Bien sûr, on peut trouver des défauts à ce secteur. Pourtant, à travers le temps, il a montré sa capacité à répondre aux besoins les plus divers. Il est le reflet d’une partie de la société qui fait face avec enthousiasme et allant. Les millions de bénévoles en action, soit spontanément, soit dans les associations, s’engagent pour rendre service, parfois au niveau le plus micro. Plutôt que d’attendre des solutions venues du haut qui n’arrivent pas, ils se sont mis en mouvement. Pas un secteur de la société sans eux : culture, sport, action sociale auprès des jeunes, des vieux, des malades, environnement, recherche… En cela, ils sont aussi soutenus par l’apport financier de millions de donateurs qui croient en leur action. Aidés par des mesures fiscales incitatives, leurs dons sont indispensables et il serait bon de ne pas les voir se réduire. Eux aussi, ils sont mus par une volonté intime d’engagement.
La situation de ce secteur est elle aussi préoccupante, car déjà des réductions de financement ont eu lieu, et d’autres se profilent à travers la loi de finance dans de nombreux champs sociaux et culturels. Les collectivités territoriales ayant moins de budget, elles ont commencé à réduire leurs aides pour des projets.
Le résultat en est une augmentation des situations difficiles par l’abandon de nombreux récipiendaires pour lesquelles il faudra trouver des solutions. C’est aussi la fermeture d’associations avec leurs plans sociaux. Le Mouvement Associatif a clairement exprimé son inquiétude.
Les associations et fondations devront gérer la pénurie, ce qui sera un enjeu majeur, en sachant que jamais elles ne pourront remplacer l’État.
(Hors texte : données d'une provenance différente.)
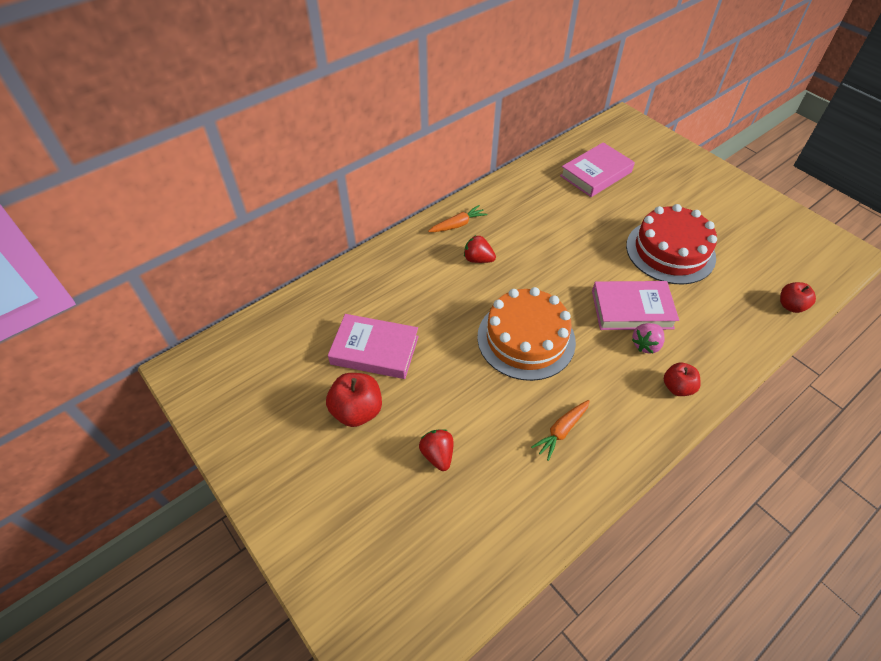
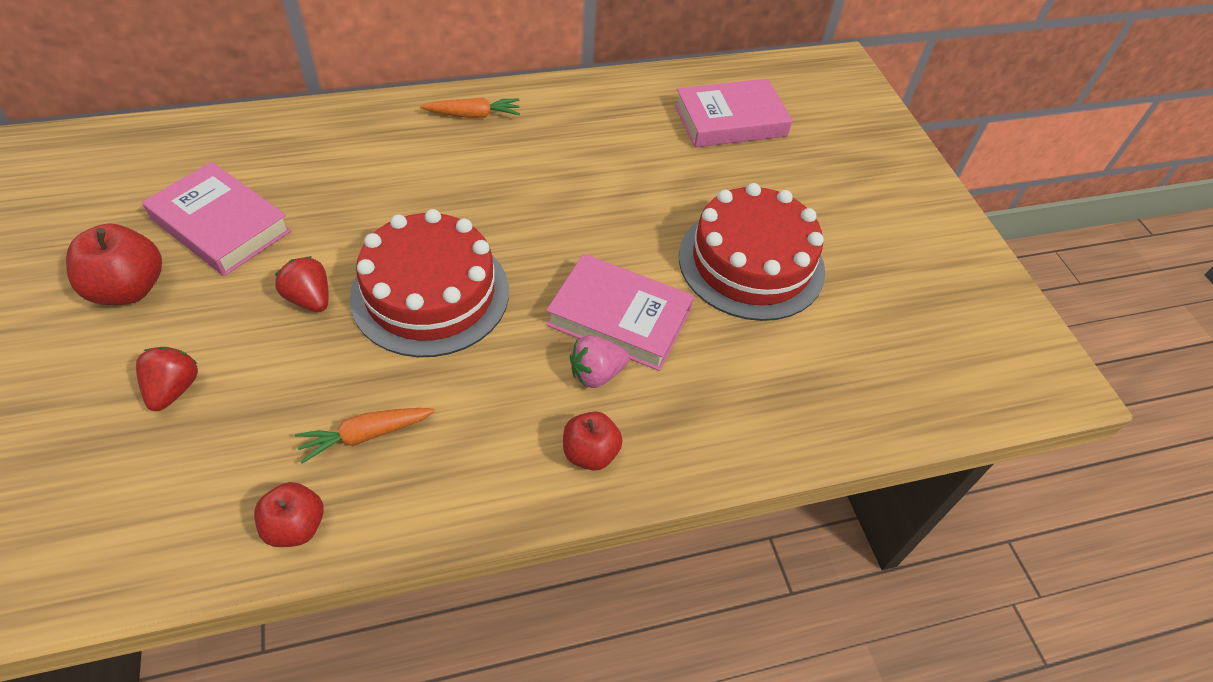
camera: 20 degrees right, 0 degrees up
red strawberry [464,235,496,263] -> red strawberry moved to [275,256,328,312]
orange cake [477,287,576,381] -> red cake [349,209,509,357]
red apple [780,282,816,313] -> red apple moved to [254,482,324,547]

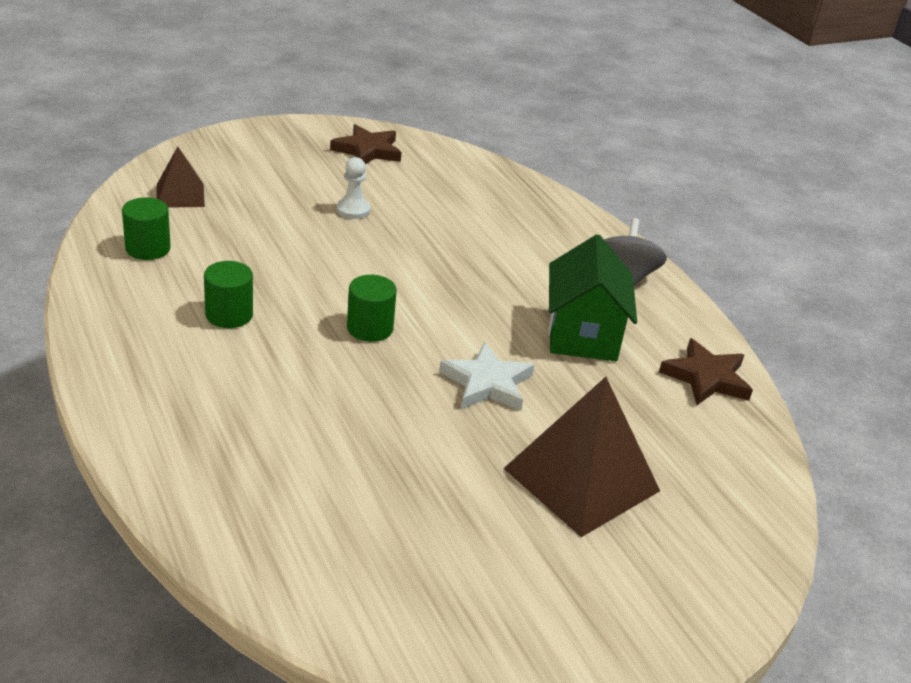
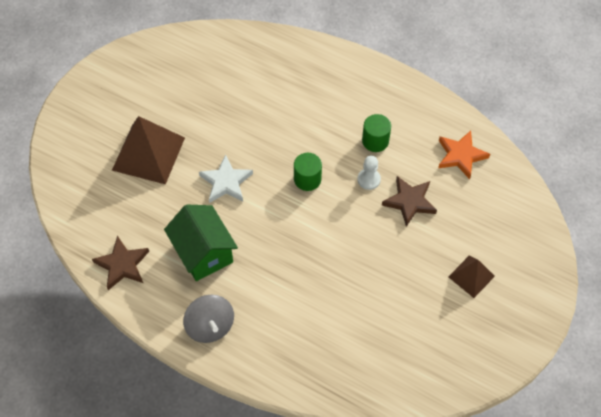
camera: 150 degrees right, 25 degrees up
green cylinder [122,197,171,260] -> orange star [438,130,490,179]
brown pyramid [156,147,205,208] -> brown pyramid moved to [448,255,495,298]
brown star [330,124,401,164] -> brown star moved to [382,176,437,227]
white pawn [336,157,370,219] -> white pawn moved to [357,156,381,190]

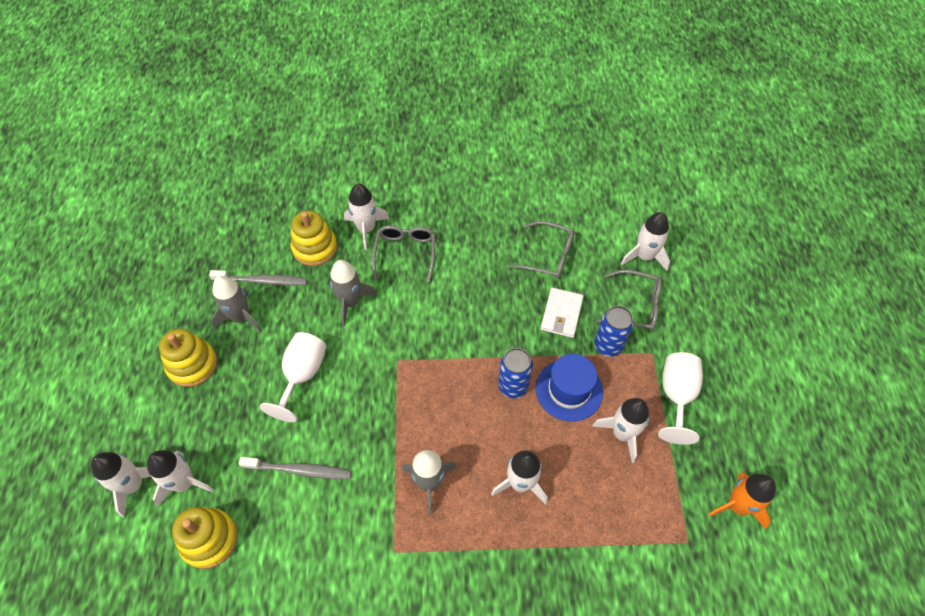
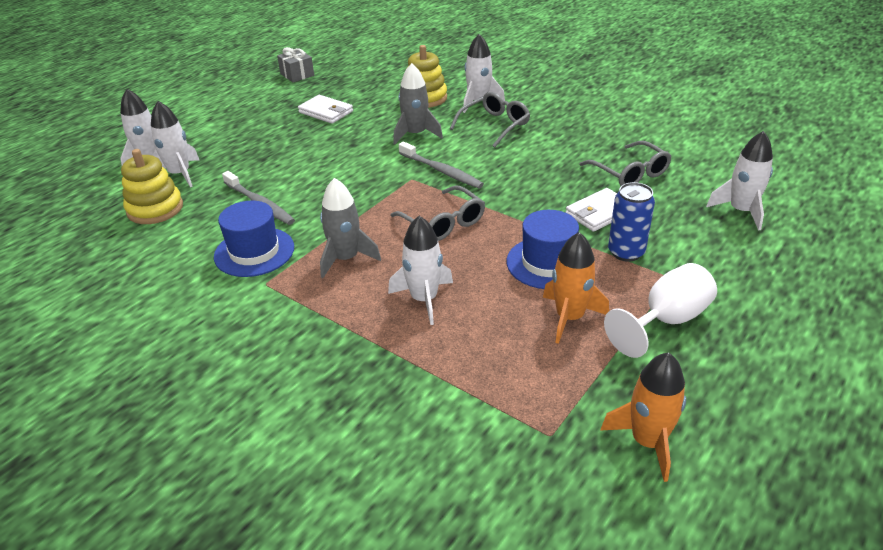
camera: 40 degrees right, 20 degrees down
yellow stacking toy [159,329,217,387] -> none
grey toothbrush [209,270,307,286] -> grey toothbrush moved to [399,142,484,188]
grey rocket [211,276,262,332] -> white wallet [298,95,353,124]
white goblet [260,332,326,422] -> none
blue can [498,348,533,398] -> none
white rocket [592,398,649,463] -> orange rocket [543,232,609,344]
grey glasses [596,270,662,331] -> grey glasses moved to [390,185,485,241]
none -> blue hat [214,201,294,277]
none -> grey gift [277,47,314,82]

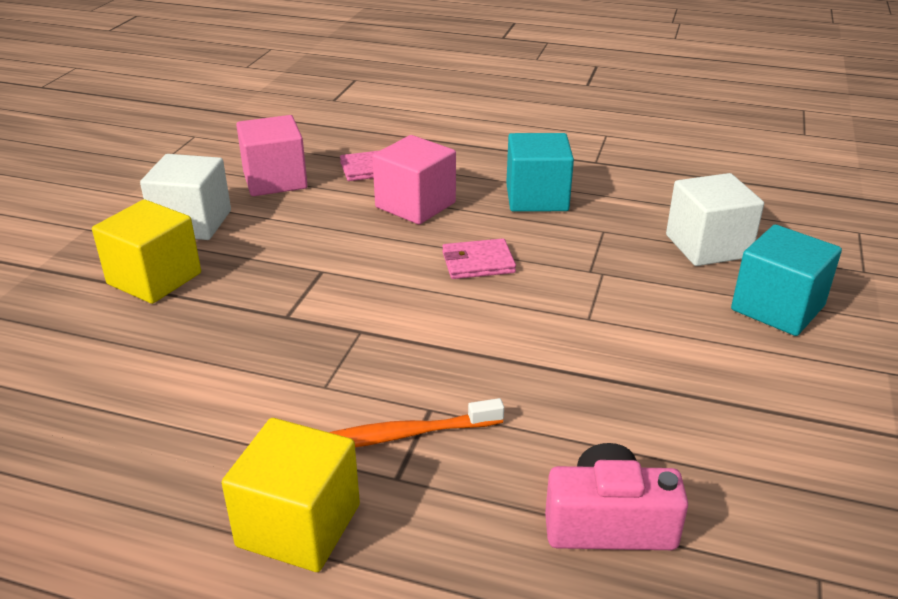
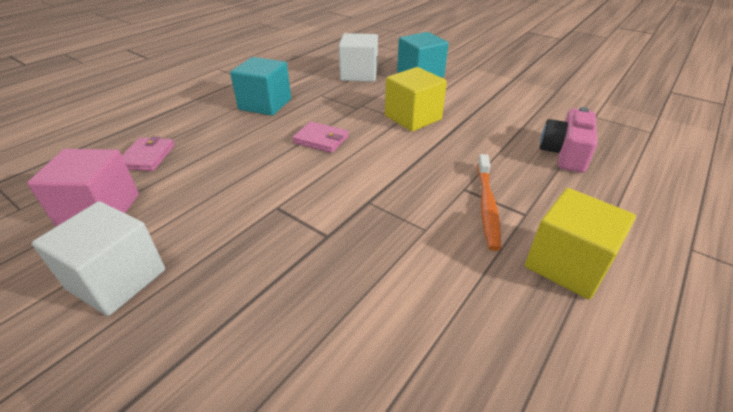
camera: 70 degrees left, 5 degrees up
yellow cube [92,199,201,304] -> yellow cube moved to [385,67,447,131]
pink cube [372,135,456,225] -> none
pink wallet [442,238,516,279] -> pink wallet turned 75 degrees counterclockwise [292,122,349,153]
Il faudra trouver des solutions pour favoriser les regroupements, les alliances ; les fondations d’entreprises ou de particuliers devront au-delà du soutien de projets, financer des évolutions structurelles. Là, pas de lignes rouges, seule l’obligation d’aboutir permettra de traverser cette période difficile par des efforts de concertation de tous et des ruptures dans les modes de fonctionnement.
L’état est en difficulté, on comprend que des équilibres soient à trouver, mais il faut pouvoir garder la capacité d’intervention, d’action de ceux qui se battent pour préserver un bien précieux qu’est le lien social. Des choix sont à faire entre des réductions importantes de budgets, et les coûts que cela entrainera.
Mais ceux qui décident et bloquent tout pour « le bien des Français » devraient regarder autour d’eux comment se démène la société civile, notamment le secteur non lucratif pour l’intérêt général. Ils sont la voie de la cohésion dans notre pays de plus en plus fracturé, cerné par les lignes rouges des uns et les positions extrêmes des autres.
Ne laissons pas disparaître cette force qui repose sur l’idée qu’il est possible de vivre ensemble et que les mots solidarité, empathie, espoir sont des valeurs fortes à faire vivre à toute force sans baisser les bras.